Things to consider when purchasing business property using an SMSF

There are a few specific conditions you need to be aware of if you’re considering this:

  1. Commercially competitive: The terms of the lease must be commercially competitive. You aren’t allowed to lease it back for “mates’ rates” to give yourself a financial advantage. The ATO monitors and audits SMSFs regularly to ensure all arrangements are compliant.
  2. No rental holiday: When things get tight and there’s an income downturn, you aren’t allowed to skip the rent for a payment. The payments must be made on time, every time, in full.
  3. Valuations: Compliance of the SMSF relies on regular valuations being done on the commercial property. This can be time consuming and requires a lot of paperwork.
  4. Sole purpose test: The investment must satisfy the ‘sole purpose’ test, which is that the funds sole purpose is to provide retirement benefit to the fund’s members.

 

An example of how this works

Tom and Linda Logan operate a successful local cafe business. The business operates from a leased building but they feel they are now in a position to buy the premises.

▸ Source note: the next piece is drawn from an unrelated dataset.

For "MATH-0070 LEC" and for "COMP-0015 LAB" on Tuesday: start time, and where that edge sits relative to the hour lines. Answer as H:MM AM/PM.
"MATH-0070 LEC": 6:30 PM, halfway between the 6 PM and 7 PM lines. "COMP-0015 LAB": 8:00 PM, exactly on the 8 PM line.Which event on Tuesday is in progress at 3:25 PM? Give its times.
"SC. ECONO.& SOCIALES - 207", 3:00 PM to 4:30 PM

The Logans have considered purchasing the premises directly in joint names. While that structure has its advantages, there are factors that need to be considered. One is that rent will be paid directly to Tom and Linda, adding to their taxable income. This reduces the opportunity for them to receive much else from the business in terms of salary or profits in a tax-effective manner.

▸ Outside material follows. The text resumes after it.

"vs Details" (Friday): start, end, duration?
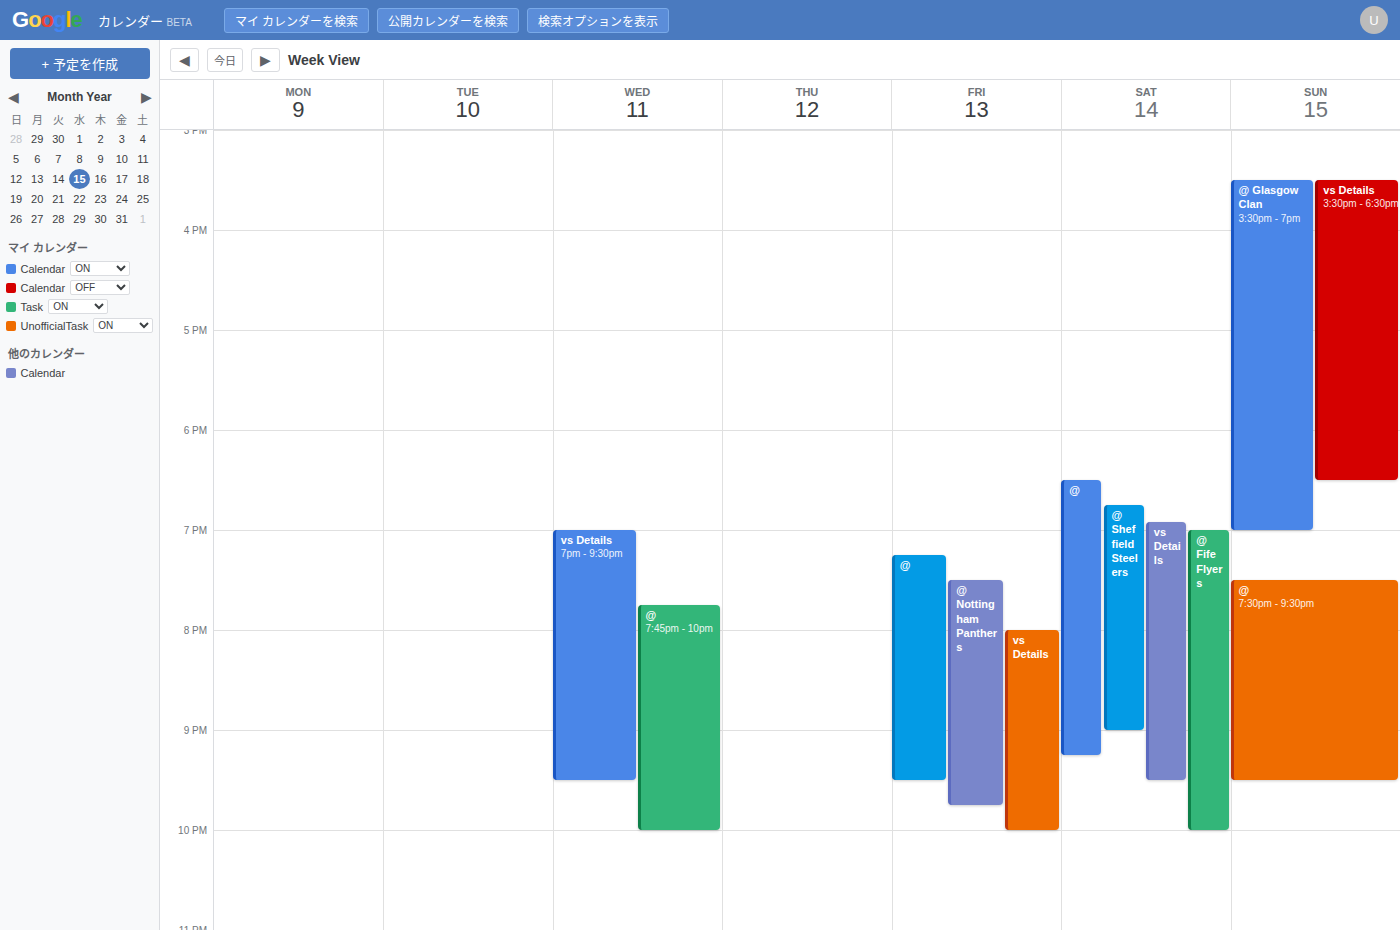
8:00 PM to 10:00 PM, 2 hours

Tom and Linda also need to think about retirement. Will their children be ready to take over the business ownership? Or will they have to rely on continuing rental income from the property to meet their living expenses in retirement?

An SMSF could instead be used in this arrangement:

The SMSF owns the business premises and receives rent from the business. Super funds pay tax at a flat rate of 15%, so this is likely to be an improved outcome. It also means that Tom and Linda may be able to receive more salary and profit from the business without pushing their tax rate too high.

When the fund goes to pension phase, the value of this structure continues. Super pay no tax on income or on other gains on assets used to pay pensions to their members. This may be extremely valuable whether the Logans retain the property (and receive rent into the SMSF) or sell it (and make a capital gain).

IMPORTANT INFORMATION: This blog has been prepared by Modoras Accounting (QLD) Pty. Ltd. ABN 81 601 145 215. The information and opinions contained in this blog is general information only and is not intended to represent specific personal advice (Accounting, taxation, financial, insurance or credit). No individuals’ personal circumstances have been taken into consideration for the preparation of this material. The information and opinions herein do not constitute any recommendation to purchase, sell or hold any particular financial product. Modoras Accounting (QLD) Pty. Ltd. recommends that no financial product or financial service be acquired or disposed of or financial strategy adopted without you first obtaining professional personal financial advice suitable and appropriate to your own personal needs, objectives, goals and circumstances. Information, forecasts and opinions contained in this blog can change without notice. Modoras Accounting (QLD) Pty. Ltd. does not guarantee the accuracy of the information at any particular time. Although care has been exercised in compiling the information contained within, Modoras Accounting (QLD) Pty. Ltd. does not warrant that the articles within are free from errors, inaccuracies or omissions. To the extent permissible by law, neither Modoras Accounting (QLD) Pty. Ltd. nor its employees, representatives or agents (including associated and affiliated companies) accept liability for loss or damages incurred as a result of a person acting in reliance of this publication. Liability limited by a scheme approved under Professional Standards Legislation.